── Given records ──

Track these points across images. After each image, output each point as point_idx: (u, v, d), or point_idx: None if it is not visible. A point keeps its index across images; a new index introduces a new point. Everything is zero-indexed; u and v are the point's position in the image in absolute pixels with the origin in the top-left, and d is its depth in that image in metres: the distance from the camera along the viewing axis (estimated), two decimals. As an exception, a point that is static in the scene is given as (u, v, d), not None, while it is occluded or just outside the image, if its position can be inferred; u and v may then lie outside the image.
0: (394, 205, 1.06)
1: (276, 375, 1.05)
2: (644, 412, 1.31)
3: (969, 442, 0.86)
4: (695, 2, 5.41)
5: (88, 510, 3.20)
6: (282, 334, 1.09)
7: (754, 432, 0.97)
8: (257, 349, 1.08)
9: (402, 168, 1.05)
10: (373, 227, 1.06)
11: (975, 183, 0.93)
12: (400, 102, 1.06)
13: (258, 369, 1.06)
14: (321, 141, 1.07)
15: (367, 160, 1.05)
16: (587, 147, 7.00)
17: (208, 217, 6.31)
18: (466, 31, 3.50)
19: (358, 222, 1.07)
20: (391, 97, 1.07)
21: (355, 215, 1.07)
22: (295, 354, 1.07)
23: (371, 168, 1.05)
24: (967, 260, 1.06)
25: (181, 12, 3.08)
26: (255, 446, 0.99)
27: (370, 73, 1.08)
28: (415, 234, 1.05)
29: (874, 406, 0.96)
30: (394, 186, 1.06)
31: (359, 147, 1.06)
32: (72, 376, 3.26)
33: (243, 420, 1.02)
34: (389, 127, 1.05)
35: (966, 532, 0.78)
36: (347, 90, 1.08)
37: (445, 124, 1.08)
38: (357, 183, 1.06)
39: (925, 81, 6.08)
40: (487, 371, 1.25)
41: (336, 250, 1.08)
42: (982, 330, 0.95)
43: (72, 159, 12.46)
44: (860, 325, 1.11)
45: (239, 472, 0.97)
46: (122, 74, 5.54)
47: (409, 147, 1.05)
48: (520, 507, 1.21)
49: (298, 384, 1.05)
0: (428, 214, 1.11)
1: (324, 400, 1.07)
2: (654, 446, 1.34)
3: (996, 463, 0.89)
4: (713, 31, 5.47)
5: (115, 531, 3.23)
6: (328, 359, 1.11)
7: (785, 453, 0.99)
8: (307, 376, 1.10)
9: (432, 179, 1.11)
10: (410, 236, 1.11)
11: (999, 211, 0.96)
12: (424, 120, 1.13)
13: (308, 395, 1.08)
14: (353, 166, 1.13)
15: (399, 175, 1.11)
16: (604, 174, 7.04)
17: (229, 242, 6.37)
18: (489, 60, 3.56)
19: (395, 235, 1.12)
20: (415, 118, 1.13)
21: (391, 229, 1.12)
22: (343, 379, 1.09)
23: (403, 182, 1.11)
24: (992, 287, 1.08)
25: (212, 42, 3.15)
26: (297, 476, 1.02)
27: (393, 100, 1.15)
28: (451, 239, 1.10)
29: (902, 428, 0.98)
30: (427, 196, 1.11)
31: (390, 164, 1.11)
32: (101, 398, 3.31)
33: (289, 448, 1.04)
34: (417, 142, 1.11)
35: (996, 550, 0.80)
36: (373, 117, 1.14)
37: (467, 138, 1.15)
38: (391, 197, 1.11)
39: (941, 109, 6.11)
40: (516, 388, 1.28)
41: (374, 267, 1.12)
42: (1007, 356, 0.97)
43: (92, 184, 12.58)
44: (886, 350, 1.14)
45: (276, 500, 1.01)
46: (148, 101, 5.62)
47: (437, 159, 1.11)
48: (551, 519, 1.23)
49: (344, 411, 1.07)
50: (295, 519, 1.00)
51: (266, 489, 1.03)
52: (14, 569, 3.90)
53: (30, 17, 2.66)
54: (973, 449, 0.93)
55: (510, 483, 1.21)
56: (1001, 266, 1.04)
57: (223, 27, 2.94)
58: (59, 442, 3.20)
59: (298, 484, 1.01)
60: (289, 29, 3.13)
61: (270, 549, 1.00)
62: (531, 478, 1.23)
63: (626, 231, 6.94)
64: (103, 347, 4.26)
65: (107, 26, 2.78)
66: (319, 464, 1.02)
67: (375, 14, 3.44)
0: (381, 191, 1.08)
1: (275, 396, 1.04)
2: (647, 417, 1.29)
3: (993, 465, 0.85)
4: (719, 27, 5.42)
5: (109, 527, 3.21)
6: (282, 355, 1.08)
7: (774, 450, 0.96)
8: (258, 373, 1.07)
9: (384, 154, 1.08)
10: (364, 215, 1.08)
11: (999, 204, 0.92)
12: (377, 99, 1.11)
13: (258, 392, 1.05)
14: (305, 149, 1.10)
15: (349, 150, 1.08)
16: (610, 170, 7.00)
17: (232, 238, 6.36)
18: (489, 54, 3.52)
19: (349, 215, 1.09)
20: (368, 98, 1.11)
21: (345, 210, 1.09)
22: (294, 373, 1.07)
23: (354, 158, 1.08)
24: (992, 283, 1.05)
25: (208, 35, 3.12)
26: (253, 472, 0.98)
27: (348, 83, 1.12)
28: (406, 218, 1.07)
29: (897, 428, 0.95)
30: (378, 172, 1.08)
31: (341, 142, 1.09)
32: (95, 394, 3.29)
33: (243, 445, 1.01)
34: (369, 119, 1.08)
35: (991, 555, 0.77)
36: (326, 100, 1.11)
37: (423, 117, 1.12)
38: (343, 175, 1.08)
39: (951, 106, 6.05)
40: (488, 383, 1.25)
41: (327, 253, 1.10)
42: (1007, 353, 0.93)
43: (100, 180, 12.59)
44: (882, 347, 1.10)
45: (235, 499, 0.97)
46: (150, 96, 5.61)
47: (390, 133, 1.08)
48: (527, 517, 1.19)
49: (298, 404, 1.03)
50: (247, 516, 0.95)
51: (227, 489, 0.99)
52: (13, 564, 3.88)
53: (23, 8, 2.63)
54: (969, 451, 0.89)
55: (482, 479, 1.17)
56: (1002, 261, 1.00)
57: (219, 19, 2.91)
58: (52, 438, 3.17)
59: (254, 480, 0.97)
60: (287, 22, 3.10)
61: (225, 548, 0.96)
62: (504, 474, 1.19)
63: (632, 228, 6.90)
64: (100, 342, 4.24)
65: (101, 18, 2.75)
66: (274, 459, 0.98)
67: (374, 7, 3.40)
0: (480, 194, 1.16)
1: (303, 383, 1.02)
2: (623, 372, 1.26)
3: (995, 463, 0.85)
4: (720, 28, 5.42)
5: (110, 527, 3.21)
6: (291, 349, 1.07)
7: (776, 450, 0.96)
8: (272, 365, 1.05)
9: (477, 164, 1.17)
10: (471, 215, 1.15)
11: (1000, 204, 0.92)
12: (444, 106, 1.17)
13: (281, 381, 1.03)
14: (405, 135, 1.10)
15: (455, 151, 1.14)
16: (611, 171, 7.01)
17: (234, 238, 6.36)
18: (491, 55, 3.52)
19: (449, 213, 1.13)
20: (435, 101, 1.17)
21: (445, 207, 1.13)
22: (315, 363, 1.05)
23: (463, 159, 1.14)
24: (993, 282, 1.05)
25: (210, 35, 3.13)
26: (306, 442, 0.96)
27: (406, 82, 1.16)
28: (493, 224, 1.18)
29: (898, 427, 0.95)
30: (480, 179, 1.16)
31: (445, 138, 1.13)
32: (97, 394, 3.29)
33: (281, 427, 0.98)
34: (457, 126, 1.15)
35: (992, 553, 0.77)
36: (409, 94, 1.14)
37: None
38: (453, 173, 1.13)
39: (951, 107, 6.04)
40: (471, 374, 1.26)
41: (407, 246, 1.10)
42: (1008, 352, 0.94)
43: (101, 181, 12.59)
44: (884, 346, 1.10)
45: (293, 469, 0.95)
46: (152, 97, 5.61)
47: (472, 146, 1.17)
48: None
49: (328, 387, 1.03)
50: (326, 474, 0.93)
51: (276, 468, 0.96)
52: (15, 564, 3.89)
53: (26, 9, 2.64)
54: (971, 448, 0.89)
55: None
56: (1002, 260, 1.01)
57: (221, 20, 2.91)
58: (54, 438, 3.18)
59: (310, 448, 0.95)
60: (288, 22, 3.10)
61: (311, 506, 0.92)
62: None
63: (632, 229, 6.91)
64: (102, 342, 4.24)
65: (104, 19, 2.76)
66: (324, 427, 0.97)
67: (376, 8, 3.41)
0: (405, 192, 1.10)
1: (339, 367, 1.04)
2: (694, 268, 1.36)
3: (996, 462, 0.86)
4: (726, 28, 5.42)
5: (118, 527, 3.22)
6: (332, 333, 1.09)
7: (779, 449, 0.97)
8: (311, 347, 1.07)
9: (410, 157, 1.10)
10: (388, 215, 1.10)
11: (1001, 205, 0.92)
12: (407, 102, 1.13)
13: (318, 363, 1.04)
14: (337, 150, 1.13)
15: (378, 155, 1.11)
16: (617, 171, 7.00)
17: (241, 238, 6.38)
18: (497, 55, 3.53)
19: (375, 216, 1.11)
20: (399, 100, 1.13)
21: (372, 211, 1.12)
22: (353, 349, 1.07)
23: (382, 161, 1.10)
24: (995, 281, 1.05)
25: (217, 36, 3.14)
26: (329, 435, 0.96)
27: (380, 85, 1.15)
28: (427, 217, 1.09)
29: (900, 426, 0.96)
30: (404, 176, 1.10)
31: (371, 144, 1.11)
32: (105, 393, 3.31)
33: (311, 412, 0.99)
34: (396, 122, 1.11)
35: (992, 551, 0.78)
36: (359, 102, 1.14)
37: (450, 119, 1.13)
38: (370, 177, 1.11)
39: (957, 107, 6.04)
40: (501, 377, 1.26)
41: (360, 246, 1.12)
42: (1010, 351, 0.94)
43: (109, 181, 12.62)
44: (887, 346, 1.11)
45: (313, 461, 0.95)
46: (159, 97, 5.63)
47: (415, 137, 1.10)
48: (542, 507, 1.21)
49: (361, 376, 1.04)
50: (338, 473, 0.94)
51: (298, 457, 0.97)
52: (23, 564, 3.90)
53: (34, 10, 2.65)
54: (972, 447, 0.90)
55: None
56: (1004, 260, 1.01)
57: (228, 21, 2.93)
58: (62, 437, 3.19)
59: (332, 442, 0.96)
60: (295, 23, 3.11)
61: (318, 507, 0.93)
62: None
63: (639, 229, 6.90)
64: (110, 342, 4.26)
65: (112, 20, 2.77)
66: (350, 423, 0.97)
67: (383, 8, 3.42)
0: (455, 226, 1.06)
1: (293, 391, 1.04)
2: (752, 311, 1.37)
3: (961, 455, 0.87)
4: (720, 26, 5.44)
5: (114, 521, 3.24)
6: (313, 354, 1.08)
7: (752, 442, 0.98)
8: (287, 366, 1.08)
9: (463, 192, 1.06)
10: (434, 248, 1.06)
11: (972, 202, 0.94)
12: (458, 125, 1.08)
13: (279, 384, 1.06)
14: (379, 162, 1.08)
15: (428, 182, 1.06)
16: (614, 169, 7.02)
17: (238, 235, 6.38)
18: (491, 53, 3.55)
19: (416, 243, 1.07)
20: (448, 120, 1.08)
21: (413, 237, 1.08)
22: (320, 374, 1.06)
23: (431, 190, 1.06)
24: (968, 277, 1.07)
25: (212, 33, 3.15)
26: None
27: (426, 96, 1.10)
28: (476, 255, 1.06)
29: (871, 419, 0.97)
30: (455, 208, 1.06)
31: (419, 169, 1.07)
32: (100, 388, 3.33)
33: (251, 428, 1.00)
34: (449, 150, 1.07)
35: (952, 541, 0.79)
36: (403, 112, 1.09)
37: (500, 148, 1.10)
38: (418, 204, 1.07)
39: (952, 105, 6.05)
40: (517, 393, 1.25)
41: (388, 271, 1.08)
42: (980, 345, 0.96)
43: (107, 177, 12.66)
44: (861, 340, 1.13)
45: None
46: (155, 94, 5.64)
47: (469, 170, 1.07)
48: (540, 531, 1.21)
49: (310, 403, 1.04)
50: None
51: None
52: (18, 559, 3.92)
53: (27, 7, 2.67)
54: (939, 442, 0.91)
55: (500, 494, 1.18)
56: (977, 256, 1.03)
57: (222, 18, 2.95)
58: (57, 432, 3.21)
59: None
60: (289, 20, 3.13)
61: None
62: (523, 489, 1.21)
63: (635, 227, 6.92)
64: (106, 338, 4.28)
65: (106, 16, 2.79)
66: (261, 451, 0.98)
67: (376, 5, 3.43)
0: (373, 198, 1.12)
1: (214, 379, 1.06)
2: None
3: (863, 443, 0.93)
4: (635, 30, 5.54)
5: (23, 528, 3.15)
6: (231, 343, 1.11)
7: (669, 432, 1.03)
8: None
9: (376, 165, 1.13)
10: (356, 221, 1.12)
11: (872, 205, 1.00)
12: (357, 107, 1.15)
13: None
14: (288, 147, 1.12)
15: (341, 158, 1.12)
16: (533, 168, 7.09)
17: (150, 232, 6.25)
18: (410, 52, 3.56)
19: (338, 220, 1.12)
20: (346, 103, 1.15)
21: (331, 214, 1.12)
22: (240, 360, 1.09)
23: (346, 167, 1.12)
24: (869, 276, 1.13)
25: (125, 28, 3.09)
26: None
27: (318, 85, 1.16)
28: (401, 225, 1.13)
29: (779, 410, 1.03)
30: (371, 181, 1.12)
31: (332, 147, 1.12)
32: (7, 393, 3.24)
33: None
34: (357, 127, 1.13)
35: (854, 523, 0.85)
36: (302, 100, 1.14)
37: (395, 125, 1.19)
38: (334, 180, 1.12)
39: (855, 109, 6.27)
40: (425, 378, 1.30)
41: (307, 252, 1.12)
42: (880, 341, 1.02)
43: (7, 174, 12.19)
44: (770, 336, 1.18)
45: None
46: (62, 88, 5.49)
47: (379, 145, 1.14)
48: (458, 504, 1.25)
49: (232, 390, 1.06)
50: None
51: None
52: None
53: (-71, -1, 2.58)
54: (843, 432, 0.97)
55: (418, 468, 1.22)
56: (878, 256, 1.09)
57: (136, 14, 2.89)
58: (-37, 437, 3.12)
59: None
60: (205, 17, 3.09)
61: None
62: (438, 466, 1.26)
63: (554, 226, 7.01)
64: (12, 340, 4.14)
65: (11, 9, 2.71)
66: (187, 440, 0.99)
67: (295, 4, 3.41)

───

§ **Work to complete**:
Above are the records. Print exactly, and only, the lines from the line with "16: (587, 147, 7.00)" to the line with "28: (415, 234, 1.05)", both inclusive.

§ **Response to the exercise**:
16: (587, 147, 7.00)
17: (208, 217, 6.31)
18: (466, 31, 3.50)
19: (358, 222, 1.07)
20: (391, 97, 1.07)
21: (355, 215, 1.07)
22: (295, 354, 1.07)
23: (371, 168, 1.05)
24: (967, 260, 1.06)
25: (181, 12, 3.08)
26: (255, 446, 0.99)
27: (370, 73, 1.08)
28: (415, 234, 1.05)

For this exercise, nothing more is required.